António Mendes Vaz Afonso não se sentia confortável com a ideia tão melodiosa como hipócrita de achar que devia à providência a graça de ser pobre. Estava-se um bocado nas tintas para aquele juramento que ia assim: «Declaro por minha honra que estou integrado na ordem social estabelecida pela Constituição Política de 1933 com ativo repúdio do comunismo e de todas as ideias subversivas». Havia muita gente incapaz de viver sob essa atitude inquisitorial que fazia de Portugal uma nação caliginosa.

A senhora sueca gostava de Maria e não queria dispensar a sua companhia mesmo regressando ao seu país lá do norte da Europa. Convidou-a para ir com ela. António também foi, depois de ter desesperado pela carta de chamada, esse papelzinho burocrático que servia para provar que iria ter meios de subsistência, e não entrar no mundo dos párias sociais. O documento chegou-lhe às mãos no dia 10 de junho, então Dia da Raça, para sempre Dia de Portugal. Apanhou o comboio para Paris e daí para Estocolmo. Nos anos que se seguiram foi jardineiro.

 

Inquieto

À medida que vamos desenrolando a conversa, percebo que António Afonso é um homem inquieto. Tem um mundo inteiro para contar. Uma vida cheia de acontecimentos interessantes, curiosos, fascinantes, um universo de gente que conheceu ao longo dos tempos. Foi um faz-tudo, de empregado de mesa a condutor de autocarros. Dedicou-se, a partir de certa altura, a ser contabilista. Entrou para uma firma, a Freis – Limousine Services, e repartia funções na área de contabilidade e no serviço ao volante. Não fora feito para estar parado. Ainda hoje não é. Caminha decidido pela Drottningatan, pelo Kungstraedgaarden, onde as cerejeiras japonesas que na primavera enchem o jardim de tons de rosa estão agora secas e reduzidas a galhos quebradiços. A pista de gelo onde costumam patinar os meninos agasalhados está em obras. Nesta altura, toda a Estocolmo parece estar em obras. O António Afonso e o José Vidal recordam outro 10 de junho, o 10 de junho de 1972, no qual fundaram o Centro Cultural dos Portugueses de Estocolmo, o ponto de reuniões dos portugueses de Estocolmo que tinha uma orgulhosa equipa de futebol, o Clube Lusitânia, na qual o Vidal, esse homem com um universo dentro de si, ficou conhecido como “o Nervo”. Ninguém diria ao vê-lo tão sereno, tão pacífico, rodeando-nos com os cliques da sua inseparável máquina fotográfica.

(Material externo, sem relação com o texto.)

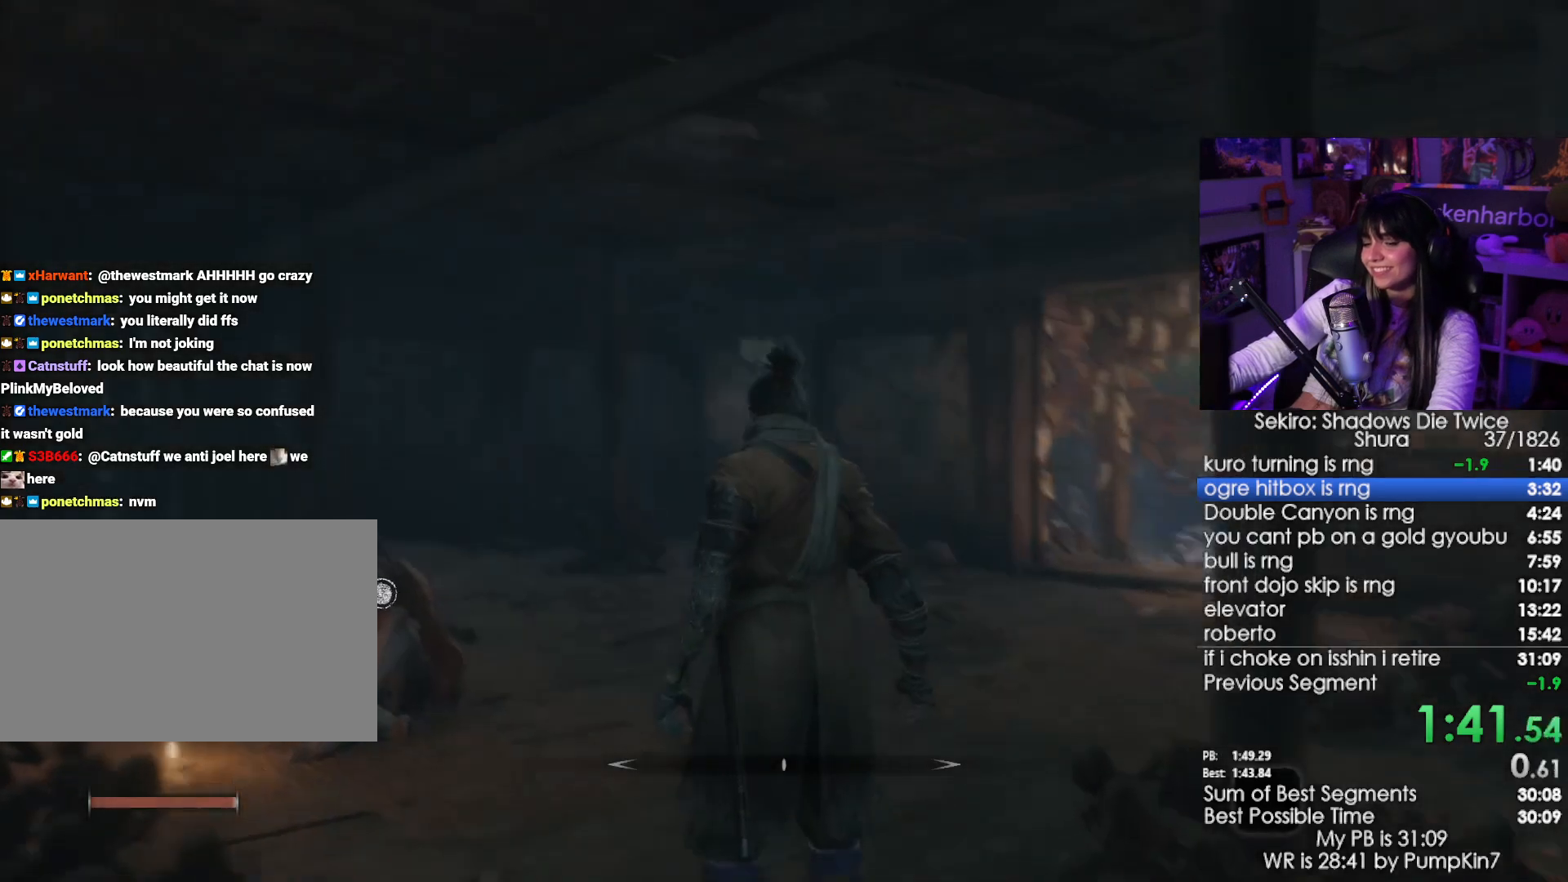
{"keys": [], "mouse": [], "events": [[200, "e", "down"], [483, "e", "up"]]}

A empresa de limusinas para a qual António Afonso trabalhava assinou um protocolo com a Academia Sueca, responsável pela entrega anual dos prémios Nobel. António deu por si, a partir de 1997, como chofer alocado para conduzir os laureados com o Prémio Nobel da Literatura durante os dias que estes passavam em Estocolmo para receberem o prémio e participar naquela habitual série de solenidades que vão de jantares e almoços a palestras nas universidades locais. Ou seja, um homem ao dispor durante 24 horas por dia, até porque as famílias costumam acompanhar os premiados e têm bem mais tempo livre do que eles, a exigirem quem as carregue de um lado para o outro. «Fui responsável por conduzir dez prémios Nobel, ainda que em 2007, a Doris Lessing não tenha aparecido, fazendo-se representar pela filha. Curiosamente, o segundo que me coube foi o José Saramago, que eu já conhecia de outras vindas dele à Suécia. Nesse aspeto, foi bem mais familiar. Já tínhamos jantado juntos quando o recebemos no seio dos portugueses aqui radicados».

 

Gente diferente

No ano anterior a José Saramago, o Nobel da Literatura foi um italiano, Dario Fo. «Um homem bem-disposto, sempre a rir. Contou-me uma história curiosa: quando soube que ia receber o Nobel ligou ao Saramago a dizer-lhe. “Não era a minha vez, era a tua. Já toda a gente me tinha dito que serias tu a ganhar”. Era um italiano típico, embora não falasse muito com as mãos, como quase todos os italianos. Gostei bastante dos dias que passei com ele. Há sempre um momento muito especial para os Nobel da Literatura: a visita a uma escola de miúdos muito carenciados e segregados, em Rikevik. É aí que se percebe a estrutura humana de que são feitos. Em seguida veio o José Saramago, que foi, de todos com quem trabalhei, o que passou mais tempo em Estocolmo. Esteve aqui praticamente duas semanas, quando o habitual é ficarem cerca de cinco ou seis dias. Mas havia muitas solicitações e até veio cá o Presidente da República, Jorge Sampaio. Foi muito duro».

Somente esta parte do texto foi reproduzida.